At firms like Goldman Sachs, products are designed with the sole purpose of increasing the information asymmetry between product sellers and clients – clients who were sometimes referred to as Muppets, that is, patsies, by Goldman Sachs employees. And the product designers and their sellers are richly rewarded for putting one over on their clients.

At Wells Fargo, pressure on employees to cross-sell new accounts to existing customers was so great that a subculture of employees who added new accounts and account features without customers’ knowledge – and charged them for it – became widespread and well-known within the bank.

At SAC, the hedge fund owned by Stephen A. Cohen, employees of which were convicted of insider trading, pressure to obtain special information about listed companies was so great that one employee could say that “he thought that trafficking in corporate secrets was part of his job description at SAC.”

And at UBS, Enrich says of Tom Hayes, the central character in his book:

He viewed his job as pushing things to the max to make money for his bank.
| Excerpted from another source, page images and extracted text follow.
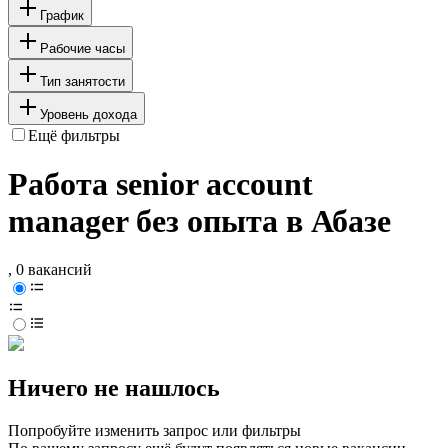
График
Рабочие часы
Тип занятости
Уровень дохода
Ещё фильтры
Работа senior account
manager без опыта в Абазе
, 0 вакансий
Ничего не нашлось
Попробуйте изменить запрос или фильтры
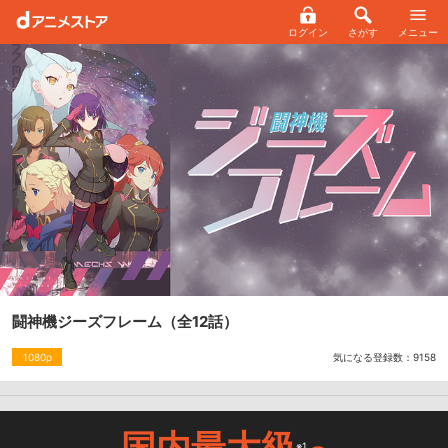
ログイン
さがす
メニュー
闘神機ジーズフレーム
（全12話）
気になる登録数：
9158
1080p
国内最大級
※1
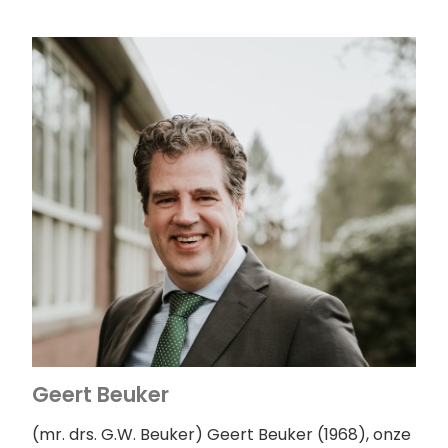
Geert Beuker
(mr. drs. G.W. Beuker) Geert Beuker (1968), onze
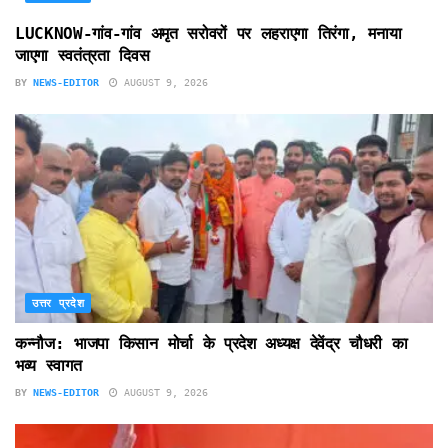
LUCKNOW-गांव-गांव अमृत सरोवरों पर लहराएगा तिरंगा, मनाया
जाएगा स्वतंत्रता दिवस
BY
NEWS-EDITOR
AUGUST 9, 2026
उत्तर प्रदेश
कन्नौज: भाजपा किसान मोर्चा के प्रदेश अध्यक्ष देवेंद्र चौधरी का
भव्य स्वागत
BY
NEWS-EDITOR
AUGUST 9, 2026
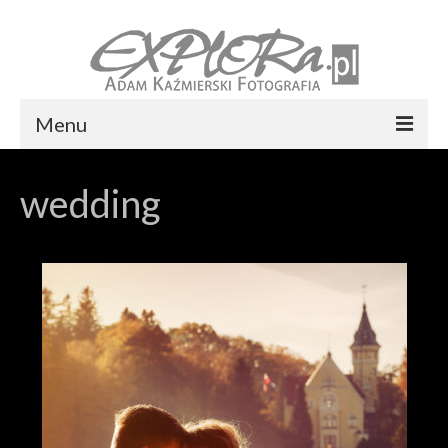
Menu
Foto express Koszalin
wedding
Reportaż ślubny
Usługi
Portfolio
Blog
Kontakt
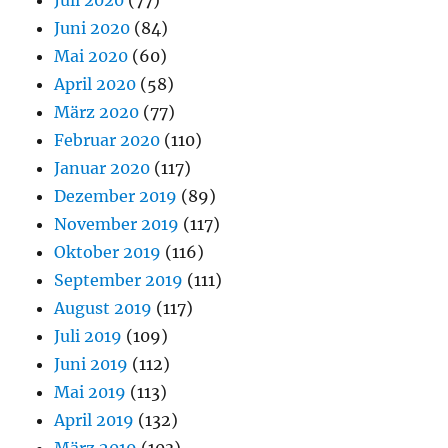
Juni 2020
(84)
Mai 2020
(60)
April 2020
(58)
März 2020
(77)
Februar 2020
(110)
Januar 2020
(117)
Dezember 2019
(89)
November 2019
(117)
Oktober 2019
(116)
September 2019
(111)
August 2019
(117)
Juli 2019
(109)
Juni 2019
(112)
Mai 2019
(113)
April 2019
(132)
März 2019
(103)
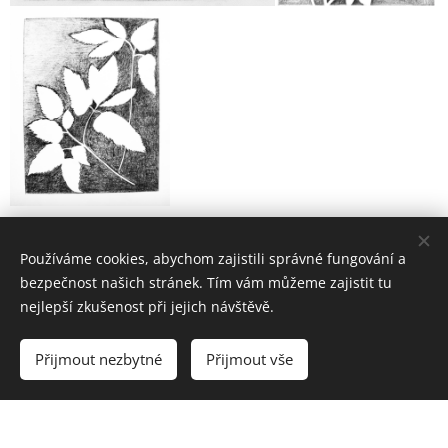
Používáme cookies, abychom zajistili správné fungování a
bezpečnost našich stránek. Tím vám můžeme zajistit tu
nejlepší zkušenost při jejich návštěvě.
© 2025 VYTVARNÝ SVĚT Všechna práva vyhrazena.
Přijmout nezbytné
Přijmout vše
Vytvořeno službou
Webnode
Cookies
Vytvořte si webové stránky zdarma!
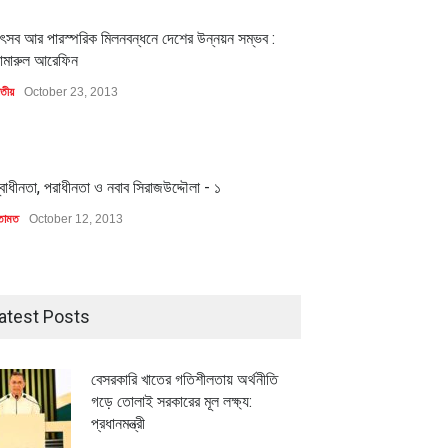
1
ৎসব আর পারস্পরিক মিলনবন্ধনে দেশের উন্নয়ন সম্ভব :
ামারুল আরেফিন
াতীয়
October 23, 2013
1
্বাধীনতা, পরাধীনতা ও নবাব সিরাজউদ্দৌলা - ১
তামত
October 12, 2013
atest Posts
বেসরকারি খাতের গতিশীলতায় অর্থনীতি
গড়ে তোলাই সরকারের মূল লক্ষ্য:
প্রধানমন্ত্রী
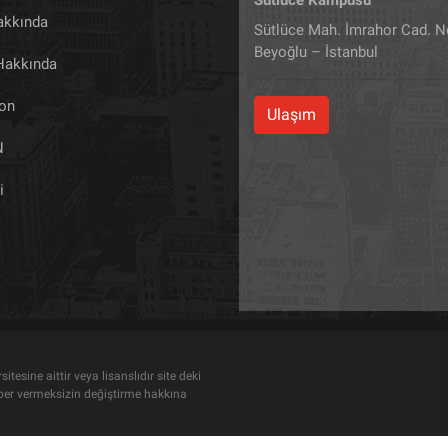
akkında
Sütlüce Mah. İmrahor Cad. N
Beyoğlu – İstanbul
 Hakkında
yon
Ulaşım
N
i
tesine aittir veya lisanslıdır site deki
haber vermeksizin değiştirme hakkına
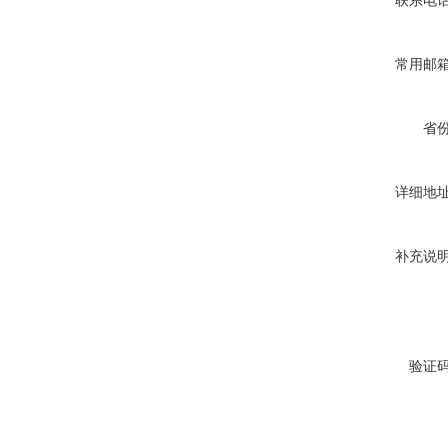
联系电
常用邮
省
详细地
补充说
验证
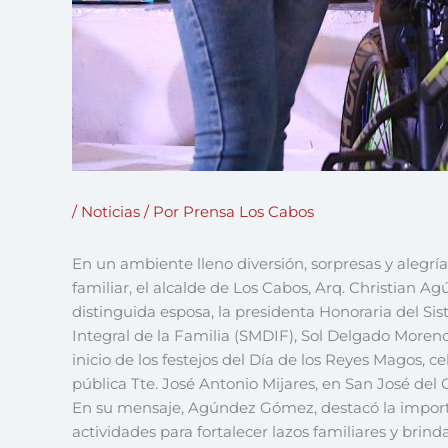
/
Noticias
/ Por
Prensa Los Cabos
En un ambiente lleno diversión, sorpresas y alegría
familiar, el alcalde de Los Cabos, Arq. Christia
distinguida esposa, la presidenta Honoraria del Si
Integral de la Familia (SMDIF), Sol Delgado Moreno
inicio de los festejos del Día de los Reyes Magos, c
pública Tte. José Antonio Mijares, en San José del 
En su mensaje, Agúndez Gómez, destacó la import
actividades para fortalecer lazos familiares y bri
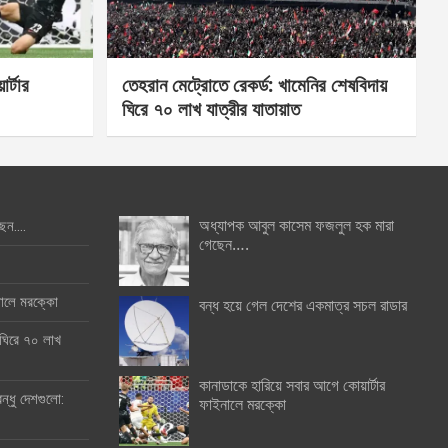
র্টার
তেহরান মেট্রোতে রেকর্ড: খামেনির শেষবিদায়
ঘিরে ৭০ লাখ যাত্রীর যাতায়াত
অধ্যাপক আবুল কাসেম ফজলুল হক মারা
ছেন….
গেছেন….
ইনালে মরক্কো
বন্ধ হয়ে গেল দেশের একমাত্র সচল রাডার
 ঘিরে ৭০ লাখ
কানাডাকে হারিয়ে সবার আগে কোয়ার্টার
ন্ধু দেশগুলো:
ফাইনালে মরক্কো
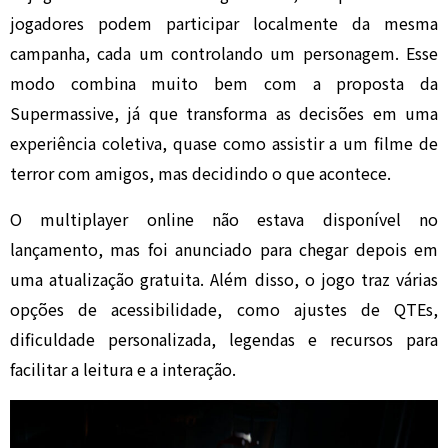
jogadores podem participar localmente da mesma
campanha, cada um controlando um personagem. Esse
modo combina muito bem com a proposta da
Supermassive, já que transforma as decisões em uma
experiência coletiva, quase como assistir a um filme de
terror com amigos, mas decidindo o que acontece.
O multiplayer online não estava disponível no
lançamento, mas foi anunciado para chegar depois em
uma atualização gratuita. Além disso, o jogo traz várias
opções de acessibilidade, como ajustes de QTEs,
dificuldade personalizada, legendas e recursos para
facilitar a leitura e a interação.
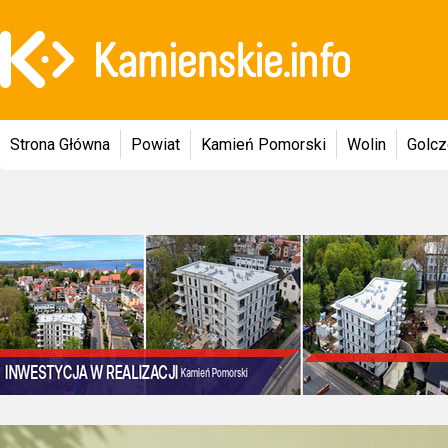
Strona Główna
Powiat
Kamień Pomorski
Wolin
Golc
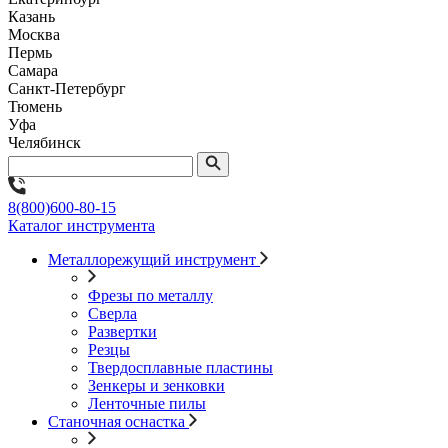
Казань
Москва
Пермь
Самара
Санкт-Петербург
Тюмень
Уфа
Челябинск
8(800)600-80-15
Каталог инструмента
Металлорежущий инструмент
Фрезы по металлу
Сверла
Развертки
Резцы
Твердосплавные пластины
Зенкеры и зенковки
Ленточные пилы
Станочная оснастка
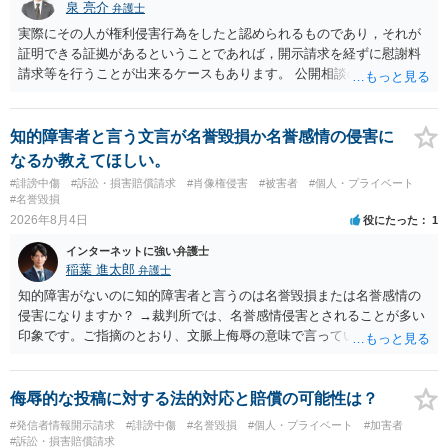
泉 亮介
弁護士
実際にその人が権利侵害行為をしたと認められるものであり，それが
証明できる証拠があるということであれば，開示請求を経ずに慰謝料
請求等を行うことが出来るケースもあります。 公開相談の場では回答
は難しいかと思われますので，お手持ちの証拠資料を持参の上弁護士
に個別に相談されると良いでしょう。
知的障害者と言う文言が名誉毀損か名誉感情の侵害に
なるか教えてほしい。
#誹謗中傷
#訴訟・損害賠償請求
#肖像権侵害
#被害者
#個人・プライベート
#名誉毀損
2026年8月4日
役にたった
1
インターネットに強い弁護士
稲葉 進太郎
弁護士
知的障害がないのに知的障害者と言うのは名誉毀損または名誉感情の
侵害になりますか？ →裁判所では、名誉感情侵害とされることが多い
印象です。ご指摘のとおり、文脈上侮辱の意味で言っている点も加味
されていると思います。
侮辱的な投稿に対する法的対応と賠償の可能性は？
#発信者情報開示請求
#誹謗中傷
#名誉毀損
#個人・プライベート
#加害者
#訴訟・損害賠償請求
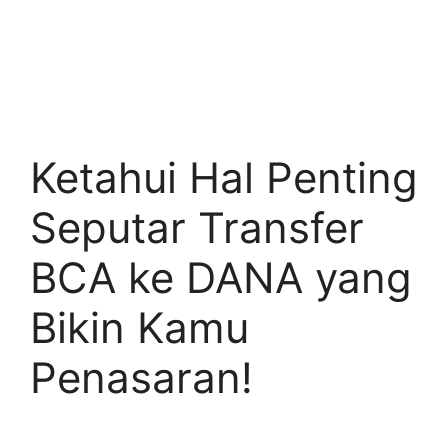
Ketahui Hal Penting
Seputar Transfer
BCA ke DANA yang
Bikin Kamu
Penasaran!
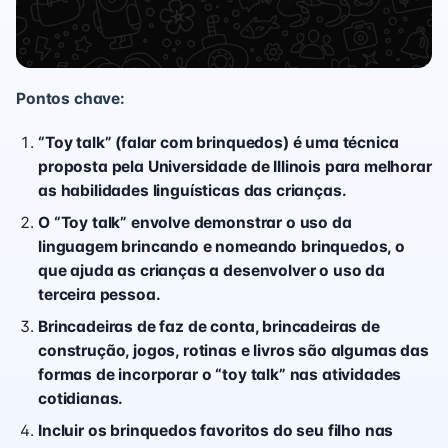
Pontos chave:
“Toy talk” (falar com brinquedos) é uma técnica
proposta pela Universidade de Illinois para melhorar
as habilidades linguísticas das crianças.
O “Toy talk” envolve demonstrar o uso da
linguagem brincando e nomeando brinquedos, o
que ajuda as crianças a desenvolver o uso da
terceira pessoa.
Brincadeiras de faz de conta, brincadeiras de
construção, jogos, rotinas e livros são algumas das
formas de incorporar o “toy talk” nas atividades
cotidianas.
Incluir os brinquedos favoritos do seu filho nas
That’s what good traders did – they ruthlessly hunted for tiny inefficiencies and loopholes they could exploit to gain a leg up on rivals or the broader market. Nobody ever told him it was inappropriate – legally, ethically, or otherwise – to lobby outsiders for help on LIBOR. What kept him up at night wasn’t that what he was doing was wrong. It was that he wasn’t doing it well enough.

…He viewed himself as operating within a closed system, facing off against other predatory professionals who were sufficiently sophisticated, and often avaricious, to deserve whatever they got. The perspective of the financial system as a playing field for these competitors, where amateurs were viewed as fair game if they were thought of at all, had been hammered into Hayes since he first set foot on a trading floor. It was a narrow, self-serving view, and its prevalence helped explain why the finance industry was heading for all sorts of trouble.

Two Nobelists in economics, George Akerlof and Robert Shiller, argue in their book “Phishing for Phools” that all of these results of capitalist competition should have been central to economic theory in the first place. In my review[i] of their book, I described their argument as “the exact same free-market process that Adam Smith lauded for doing a great job of satisfying mutual self-interests, also incentivizes scamming. It is not possible to separate the two; they must be part and parcel of the same economic theory.”